Derrière les caves historiques, il y a souvent bien plus que du vin : un art de vivre, une façon de recevoir, de partager la "bonne bouteille" au détour de discussions passionnées. Peu importe le prestige, seuls comptent les gestes transmis, les mots chuchotés dans le secret des vendanges :

  • Des carnets de notes noircis de recettes et de conseils, transmis au fil des générations.
  • Une créativité dans l’assemblage, parfois héritée du grand-père ou revisitée par les petits-enfants.
  • Des anecdotes de cave sur les vendanges de 1976 ou les orages de 2003, qui se racontent avec le sourire (et souvent une belle exagération marseillaise !).
  • Une ouverture à la modernité : beaucoup de familles accueillent aujourd’hui des stagiaires, partenaires ou jeunes voisins, histoire que la tradition se mêle à la jeunesse.

Pourquoi les caves historiques fascinent encore aujourd'hui ?

  • Préservation de la biodiversité : Les familles marseillaises gardent des cépages rares, parfois absents du reste de la France. Le cas du Pelan blanc ou du Terret gris en est une belle illustration.
  • Savoir-faire vivant : Plus que des recettes, il s’agit de gestes et de rites. Par exemple, la fermentation en amphores naturelles (comme à Sainte-Marguerite) renoue avec des pratiques romaines, loin des vinifications industrielles.
  • Identité locale : Déguster un vin de ces caves, c’est retrouver une idée du "goût Marseille", ce mélange subtil de terre et de mer, d’herbes et de soleil.
  • Rôle social : Beaucoup de familles organisent fêtes, vendanges collectives ou ateliers d’initiation, animant ainsi des liens intergénérationnels essentiels à la vie des quartiers.

Patrimoine vivant et nouvelles générations : le défi de demain

Le plus beau, dans tout cela ? La flamme est peut-être plus vive que jamais. Au fil des années, ces grandes familles se sont adaptées : naissance de petits groupements pour partager les machines, mise en avant de l’agriculture biologique, export plus raisonné afin de privilégier la clientèle locale et les circuits courts. Leur défi est plus culturel qu’économique : il s’agit de transmettre un art, un lien à la terre et à l’histoire.

De plus en plus, de jeunes Marseillais·es, parfois sans lien direct avec ces familles, intègrent les caves en tant qu’ouvriers, apprentis ou bénévoles, apprenant le métier dans une ambiance rarement égalée (source : Terre de Vins).

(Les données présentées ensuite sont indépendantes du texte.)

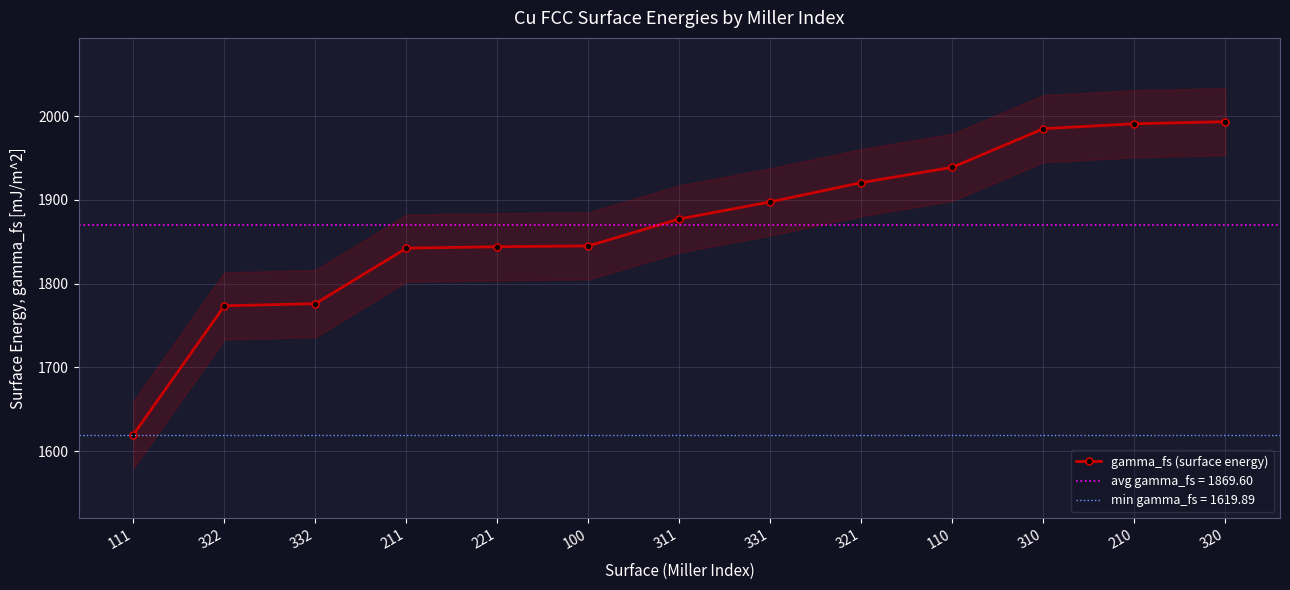

Read the value at 110.

1938.9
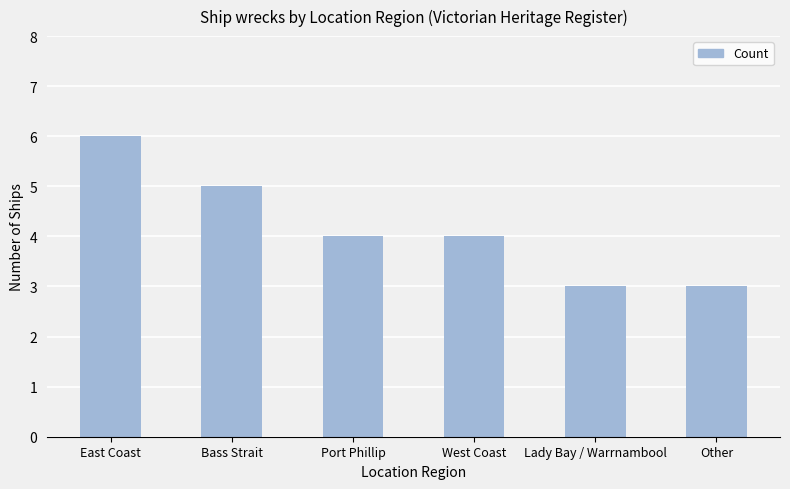

Are the bars horizontal?

No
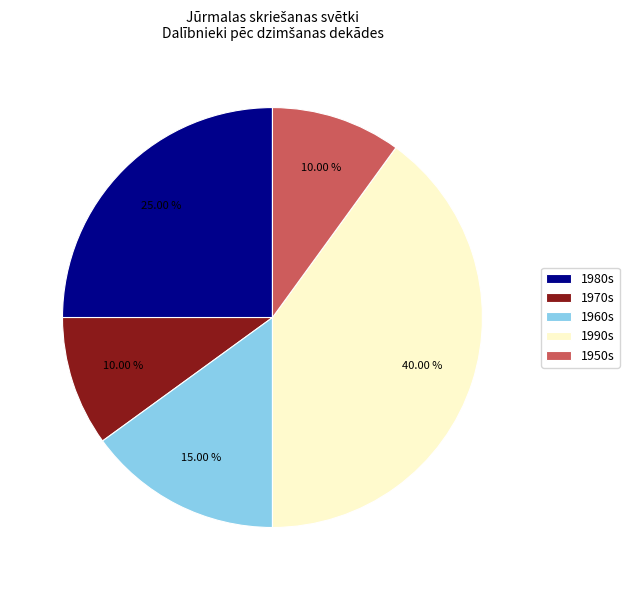

Is there a majority slice in this chart?

No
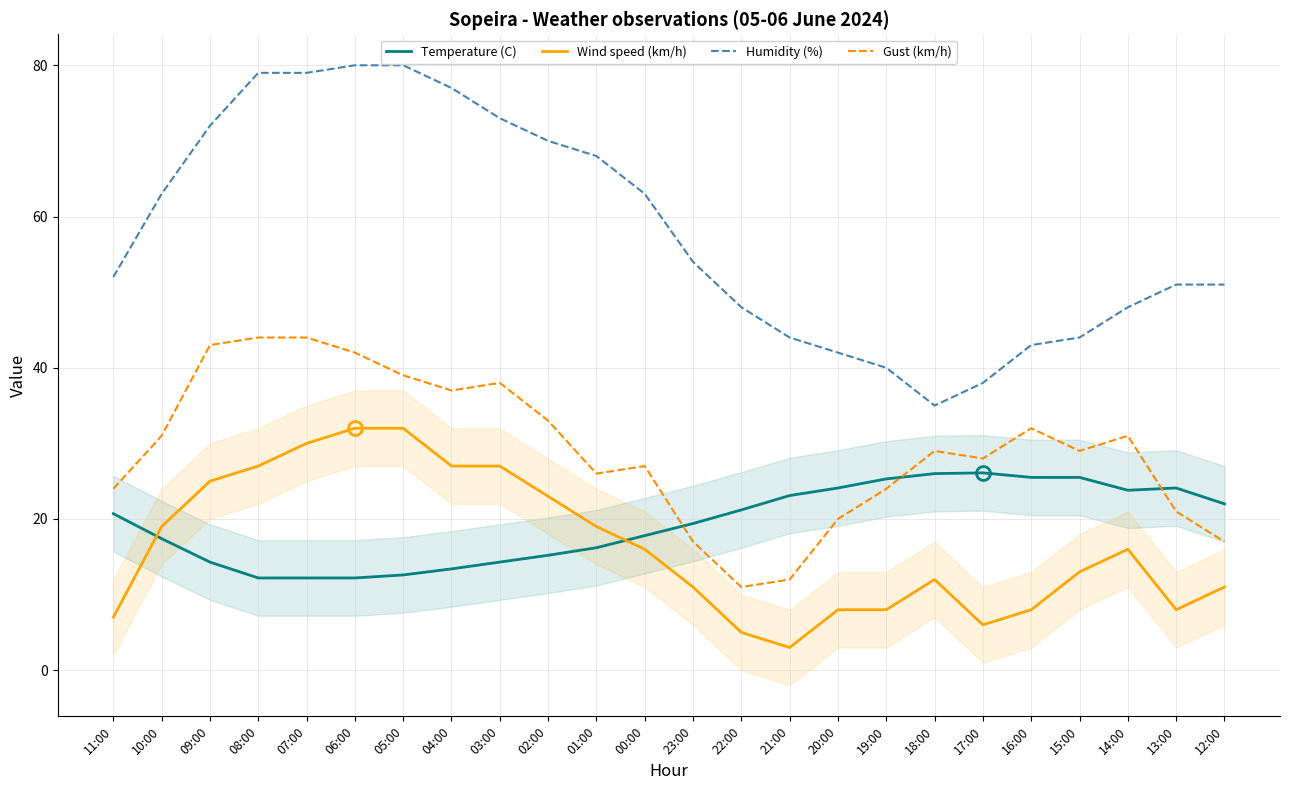

True or false: Gust (km/h) and Wind speed (km/h) intersect in this chart.

False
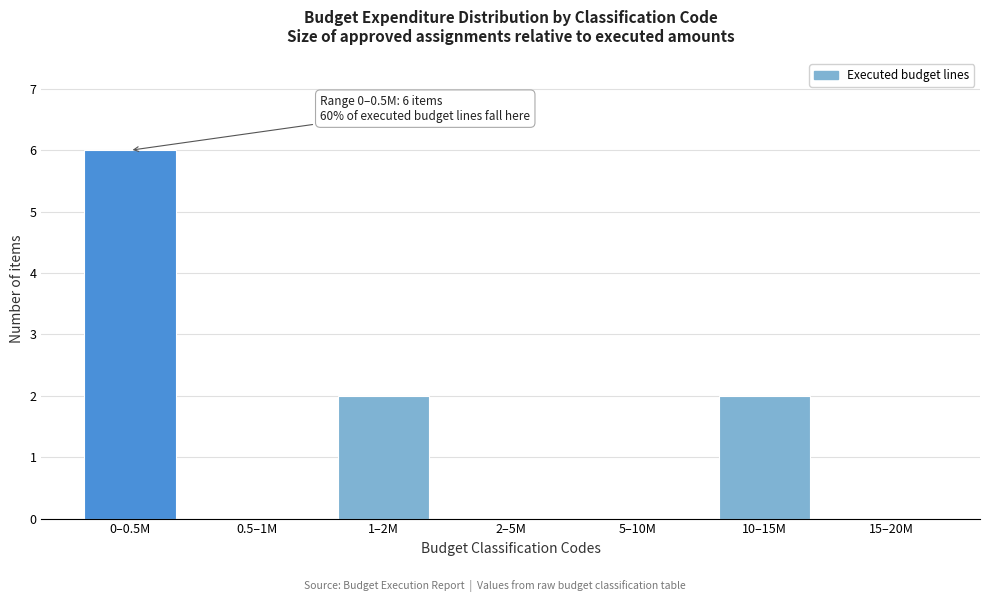

Reading left to right, what are all the values shown in this chart?

0–0.5M=6	0.5–1M=0	1–2M=2	2–5M=0	5–10M=0	10–15M=2	15–20M=0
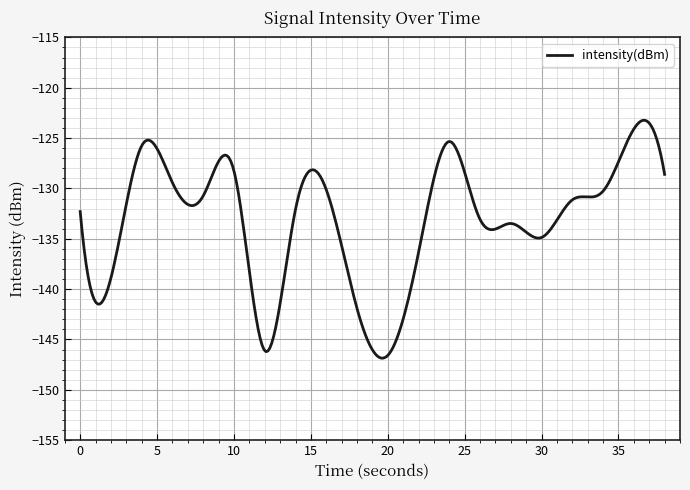

What is the maximum value shown in the chart?

-123.2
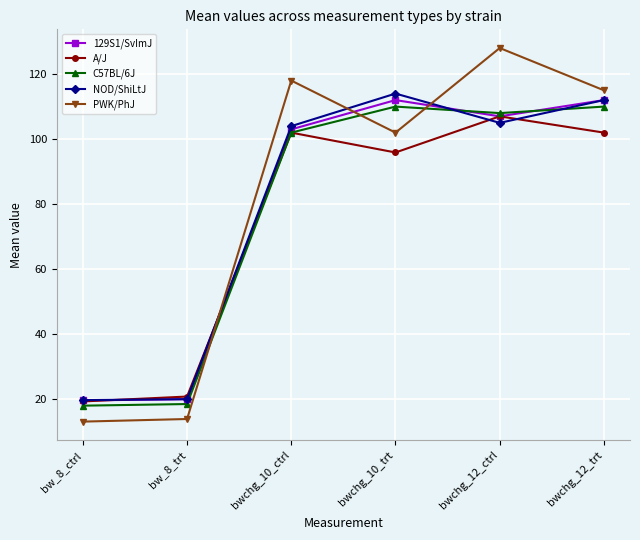

In 129S1/SvImJ, how many points are lower than both neighbors (excluding endpoints)?

1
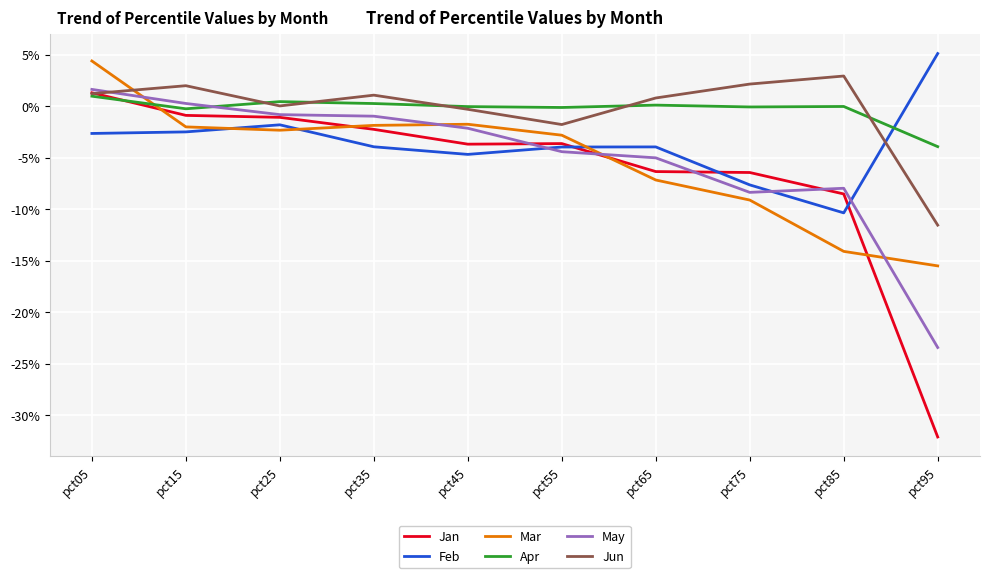

Which series ends up on top after the final intersection of Jun and Apr?

Apr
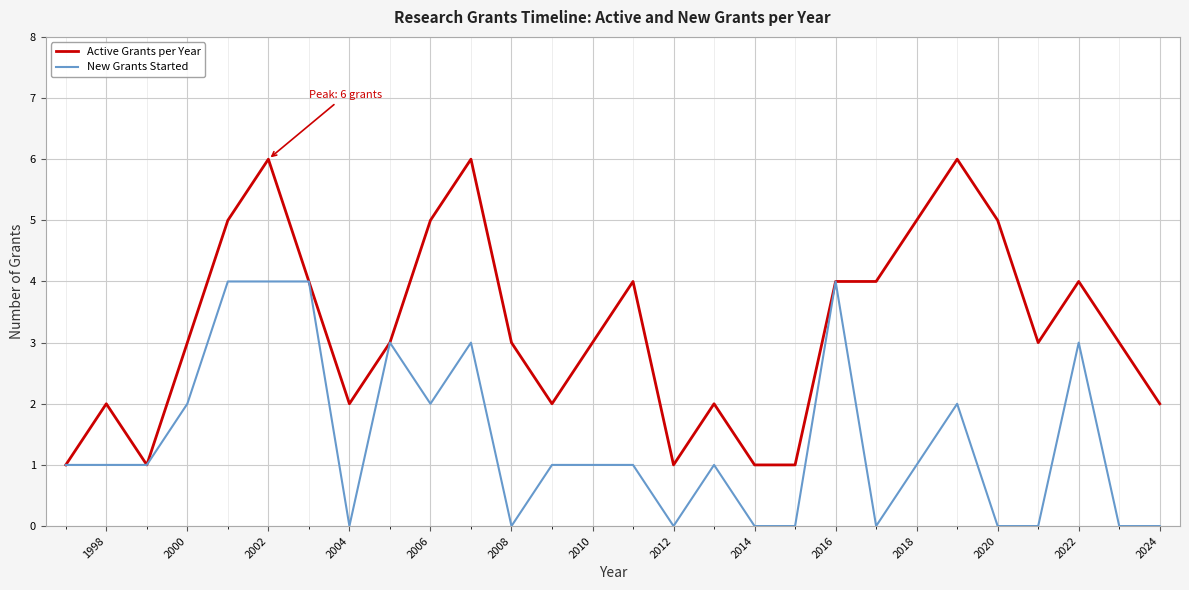

Which series has the largest total across all categories?

Active Grants per Year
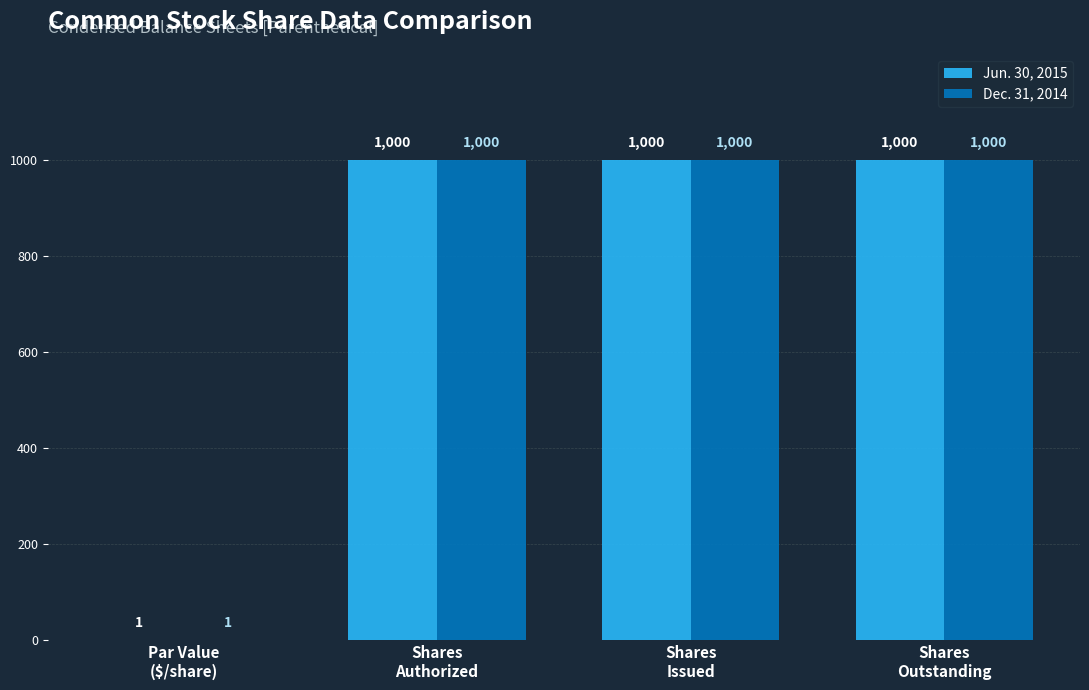

What is the greatest value displayed?

1000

Au fond, la tradition des caves historiques à Marseille n’est ni figée ni poussiéreuse : elle bouge, s’invente, se réinvente. Ce fil tendu entre passé et modernité rend chaque gorgée unique, comme un clin d’œil à tous ceux qui, hier comme aujourd’hui, osent pousser la porte d’une cave cachée… en espérant y trouver l’âme d’une famille, un souvenir et, toujours, un peu de magie.